Stored data entries

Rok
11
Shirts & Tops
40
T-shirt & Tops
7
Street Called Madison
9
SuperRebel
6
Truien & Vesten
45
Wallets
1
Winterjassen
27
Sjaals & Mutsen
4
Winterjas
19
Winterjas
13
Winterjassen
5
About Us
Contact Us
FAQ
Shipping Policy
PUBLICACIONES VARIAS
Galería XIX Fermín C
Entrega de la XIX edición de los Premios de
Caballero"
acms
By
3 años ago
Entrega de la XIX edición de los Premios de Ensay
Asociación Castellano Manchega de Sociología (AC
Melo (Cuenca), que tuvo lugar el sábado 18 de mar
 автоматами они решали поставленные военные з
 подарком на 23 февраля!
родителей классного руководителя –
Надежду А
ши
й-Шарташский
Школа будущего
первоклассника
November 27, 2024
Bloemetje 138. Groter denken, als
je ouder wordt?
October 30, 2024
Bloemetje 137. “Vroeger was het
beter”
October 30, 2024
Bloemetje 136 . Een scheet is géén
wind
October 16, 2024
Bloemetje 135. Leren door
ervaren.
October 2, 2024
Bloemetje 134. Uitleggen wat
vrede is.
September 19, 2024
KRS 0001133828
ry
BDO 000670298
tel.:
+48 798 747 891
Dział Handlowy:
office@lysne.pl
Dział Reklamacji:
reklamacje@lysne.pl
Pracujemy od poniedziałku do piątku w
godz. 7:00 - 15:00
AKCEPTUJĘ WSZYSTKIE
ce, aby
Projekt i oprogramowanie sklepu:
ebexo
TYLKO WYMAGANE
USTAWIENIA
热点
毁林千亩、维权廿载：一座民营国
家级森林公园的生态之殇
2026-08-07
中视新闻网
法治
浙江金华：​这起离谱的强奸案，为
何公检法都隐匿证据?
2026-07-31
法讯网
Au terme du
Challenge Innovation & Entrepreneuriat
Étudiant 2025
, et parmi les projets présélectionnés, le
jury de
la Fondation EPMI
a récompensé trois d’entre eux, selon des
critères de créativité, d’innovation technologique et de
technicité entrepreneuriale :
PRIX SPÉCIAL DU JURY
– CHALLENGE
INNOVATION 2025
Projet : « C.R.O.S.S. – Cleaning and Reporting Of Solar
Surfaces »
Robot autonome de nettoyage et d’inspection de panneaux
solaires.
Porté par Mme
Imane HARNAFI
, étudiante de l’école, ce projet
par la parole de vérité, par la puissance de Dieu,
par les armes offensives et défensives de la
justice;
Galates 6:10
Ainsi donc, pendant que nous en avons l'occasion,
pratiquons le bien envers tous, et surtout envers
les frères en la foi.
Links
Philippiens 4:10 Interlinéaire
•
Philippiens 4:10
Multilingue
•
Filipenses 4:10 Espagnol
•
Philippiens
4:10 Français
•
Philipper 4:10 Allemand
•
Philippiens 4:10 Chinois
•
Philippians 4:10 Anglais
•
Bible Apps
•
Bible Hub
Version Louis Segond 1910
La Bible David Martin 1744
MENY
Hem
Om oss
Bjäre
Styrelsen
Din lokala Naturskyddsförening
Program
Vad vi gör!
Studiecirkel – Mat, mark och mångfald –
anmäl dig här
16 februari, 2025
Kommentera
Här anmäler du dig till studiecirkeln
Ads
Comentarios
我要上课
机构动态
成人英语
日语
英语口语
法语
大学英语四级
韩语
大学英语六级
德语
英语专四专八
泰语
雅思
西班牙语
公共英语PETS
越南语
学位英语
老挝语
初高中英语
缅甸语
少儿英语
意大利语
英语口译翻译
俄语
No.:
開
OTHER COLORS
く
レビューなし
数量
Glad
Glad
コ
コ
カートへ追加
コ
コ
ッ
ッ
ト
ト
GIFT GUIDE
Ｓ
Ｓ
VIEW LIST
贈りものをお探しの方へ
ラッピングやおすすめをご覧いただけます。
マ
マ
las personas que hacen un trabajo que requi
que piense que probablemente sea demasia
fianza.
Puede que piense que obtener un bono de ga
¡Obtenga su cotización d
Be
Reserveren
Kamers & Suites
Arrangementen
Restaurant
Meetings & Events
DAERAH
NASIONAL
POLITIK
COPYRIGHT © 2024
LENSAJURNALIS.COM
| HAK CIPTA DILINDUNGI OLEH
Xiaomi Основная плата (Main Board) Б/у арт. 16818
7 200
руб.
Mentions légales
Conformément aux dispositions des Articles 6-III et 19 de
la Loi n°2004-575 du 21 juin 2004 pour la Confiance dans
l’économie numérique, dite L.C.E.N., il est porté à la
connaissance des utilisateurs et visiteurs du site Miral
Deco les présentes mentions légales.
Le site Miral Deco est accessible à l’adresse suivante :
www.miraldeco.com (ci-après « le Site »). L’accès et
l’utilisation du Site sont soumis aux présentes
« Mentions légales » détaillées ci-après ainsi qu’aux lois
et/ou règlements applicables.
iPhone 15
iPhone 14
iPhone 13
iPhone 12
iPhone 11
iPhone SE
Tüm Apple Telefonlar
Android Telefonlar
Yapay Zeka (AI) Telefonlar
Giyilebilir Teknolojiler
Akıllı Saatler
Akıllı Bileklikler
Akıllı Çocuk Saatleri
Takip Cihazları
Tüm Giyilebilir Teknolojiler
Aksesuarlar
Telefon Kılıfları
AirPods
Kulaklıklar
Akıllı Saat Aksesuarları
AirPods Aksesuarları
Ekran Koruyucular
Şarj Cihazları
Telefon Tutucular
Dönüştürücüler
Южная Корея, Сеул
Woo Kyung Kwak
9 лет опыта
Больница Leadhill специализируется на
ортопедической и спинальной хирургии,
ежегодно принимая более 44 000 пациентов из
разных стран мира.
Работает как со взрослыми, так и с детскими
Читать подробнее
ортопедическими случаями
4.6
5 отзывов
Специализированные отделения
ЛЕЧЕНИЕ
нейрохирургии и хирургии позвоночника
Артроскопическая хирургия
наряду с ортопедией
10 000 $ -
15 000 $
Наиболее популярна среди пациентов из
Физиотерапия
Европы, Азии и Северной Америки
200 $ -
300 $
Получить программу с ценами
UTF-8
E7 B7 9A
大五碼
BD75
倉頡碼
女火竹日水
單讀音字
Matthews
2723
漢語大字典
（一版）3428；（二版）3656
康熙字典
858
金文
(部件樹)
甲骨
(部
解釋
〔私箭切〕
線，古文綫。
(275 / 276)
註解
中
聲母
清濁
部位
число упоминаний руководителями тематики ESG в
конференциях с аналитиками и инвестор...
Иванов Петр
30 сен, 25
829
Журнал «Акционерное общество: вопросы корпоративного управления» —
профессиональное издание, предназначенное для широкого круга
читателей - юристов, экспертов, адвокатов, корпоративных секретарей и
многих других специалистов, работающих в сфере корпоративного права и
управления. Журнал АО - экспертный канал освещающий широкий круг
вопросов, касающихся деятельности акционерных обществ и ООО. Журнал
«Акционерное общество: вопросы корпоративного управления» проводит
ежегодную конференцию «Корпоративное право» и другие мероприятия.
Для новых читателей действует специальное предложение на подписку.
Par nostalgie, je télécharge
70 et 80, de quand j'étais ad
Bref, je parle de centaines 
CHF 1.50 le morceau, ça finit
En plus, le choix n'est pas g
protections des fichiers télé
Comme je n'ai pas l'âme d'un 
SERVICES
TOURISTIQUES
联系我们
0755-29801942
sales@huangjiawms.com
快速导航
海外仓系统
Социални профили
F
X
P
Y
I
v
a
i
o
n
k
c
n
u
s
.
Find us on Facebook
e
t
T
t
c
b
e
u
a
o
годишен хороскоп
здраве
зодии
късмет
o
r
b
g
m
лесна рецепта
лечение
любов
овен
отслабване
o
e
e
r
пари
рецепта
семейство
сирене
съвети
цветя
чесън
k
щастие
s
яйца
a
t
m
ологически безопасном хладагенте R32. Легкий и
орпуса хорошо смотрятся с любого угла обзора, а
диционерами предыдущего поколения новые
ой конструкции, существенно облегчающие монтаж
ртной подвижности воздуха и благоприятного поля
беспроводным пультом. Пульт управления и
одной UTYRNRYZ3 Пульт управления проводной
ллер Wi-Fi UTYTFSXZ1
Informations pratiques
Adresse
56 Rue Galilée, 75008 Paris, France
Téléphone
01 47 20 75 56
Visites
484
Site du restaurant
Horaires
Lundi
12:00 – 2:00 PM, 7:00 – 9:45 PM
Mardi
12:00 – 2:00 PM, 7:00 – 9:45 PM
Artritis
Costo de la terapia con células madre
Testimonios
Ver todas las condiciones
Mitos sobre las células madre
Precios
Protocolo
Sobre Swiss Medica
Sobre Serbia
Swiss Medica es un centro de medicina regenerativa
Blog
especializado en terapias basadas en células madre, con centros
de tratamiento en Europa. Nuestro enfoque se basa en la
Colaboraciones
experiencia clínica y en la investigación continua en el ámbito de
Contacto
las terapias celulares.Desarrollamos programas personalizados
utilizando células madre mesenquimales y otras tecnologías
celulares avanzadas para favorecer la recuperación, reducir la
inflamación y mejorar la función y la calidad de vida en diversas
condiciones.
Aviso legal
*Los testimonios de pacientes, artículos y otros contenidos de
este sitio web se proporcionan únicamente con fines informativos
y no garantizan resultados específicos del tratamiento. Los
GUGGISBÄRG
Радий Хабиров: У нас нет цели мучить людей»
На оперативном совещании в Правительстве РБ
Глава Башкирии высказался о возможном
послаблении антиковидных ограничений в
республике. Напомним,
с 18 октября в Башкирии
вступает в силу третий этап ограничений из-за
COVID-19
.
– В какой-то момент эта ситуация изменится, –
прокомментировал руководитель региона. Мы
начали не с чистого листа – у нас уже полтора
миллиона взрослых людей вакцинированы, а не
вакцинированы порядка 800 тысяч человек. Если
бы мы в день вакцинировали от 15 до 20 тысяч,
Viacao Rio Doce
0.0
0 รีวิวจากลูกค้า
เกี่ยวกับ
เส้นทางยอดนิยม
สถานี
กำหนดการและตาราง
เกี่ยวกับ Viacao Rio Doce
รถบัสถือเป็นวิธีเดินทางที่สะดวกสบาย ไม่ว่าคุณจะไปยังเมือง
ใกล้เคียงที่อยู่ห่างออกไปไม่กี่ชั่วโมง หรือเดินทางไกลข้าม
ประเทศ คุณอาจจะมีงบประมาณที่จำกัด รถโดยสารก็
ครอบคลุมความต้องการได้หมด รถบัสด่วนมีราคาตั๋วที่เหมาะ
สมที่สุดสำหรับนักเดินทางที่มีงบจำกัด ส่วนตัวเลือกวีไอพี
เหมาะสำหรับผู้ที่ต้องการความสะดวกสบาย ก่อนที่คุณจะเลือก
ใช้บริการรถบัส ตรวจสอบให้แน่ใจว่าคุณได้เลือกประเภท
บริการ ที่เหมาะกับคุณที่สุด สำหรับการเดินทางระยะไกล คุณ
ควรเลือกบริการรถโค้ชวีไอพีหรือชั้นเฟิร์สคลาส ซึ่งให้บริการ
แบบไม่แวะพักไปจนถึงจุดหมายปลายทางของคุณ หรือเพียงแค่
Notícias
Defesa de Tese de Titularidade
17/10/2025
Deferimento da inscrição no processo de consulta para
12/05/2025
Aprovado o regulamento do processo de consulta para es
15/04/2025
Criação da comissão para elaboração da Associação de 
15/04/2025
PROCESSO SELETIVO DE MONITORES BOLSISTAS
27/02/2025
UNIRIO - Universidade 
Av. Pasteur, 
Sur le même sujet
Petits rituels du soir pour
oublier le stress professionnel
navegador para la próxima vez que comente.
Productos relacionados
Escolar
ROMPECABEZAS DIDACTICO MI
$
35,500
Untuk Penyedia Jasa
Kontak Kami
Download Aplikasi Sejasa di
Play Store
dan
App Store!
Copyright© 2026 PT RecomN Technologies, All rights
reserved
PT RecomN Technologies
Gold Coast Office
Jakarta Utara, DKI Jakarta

Instructions to follow | Lay out the lines from the start of the entries through the line containing "Asociación Castellano Manchega" as a JSON list of strings, one string per line, with blank lines omitted.

Response to the exercise |
[
  "Rok",
  "11",
  "Shirts & Tops",
  "40",
  "T-shirt & Tops",
  "7",
  "Street Called Madison",
  "9",
  "SuperRebel",
  "6",
  "Truien & Vesten",
  "45",
  "Wallets",
  "1",
  "Winterjassen",
  "27",
  "Sjaals & Mutsen",
  "4",
  "Winterjas",
  "19",
  "Winterjas",
  "13",
  "Winterjassen",
  "5",
  "About Us",
  "Contact Us",
  "FAQ",
  "Shipping Policy",
  "PUBLICACIONES VARIAS",
  "Galería XIX Fermín C",
  "Entrega de la XIX edición de los Premios de",
  "Caballero\"",
  "acms",
  "By",
  "3 años ago",
  "Entrega de la XIX edición de los Premios de Ensay",
  "Asociación Castellano Manchega de Sociología (AC"
]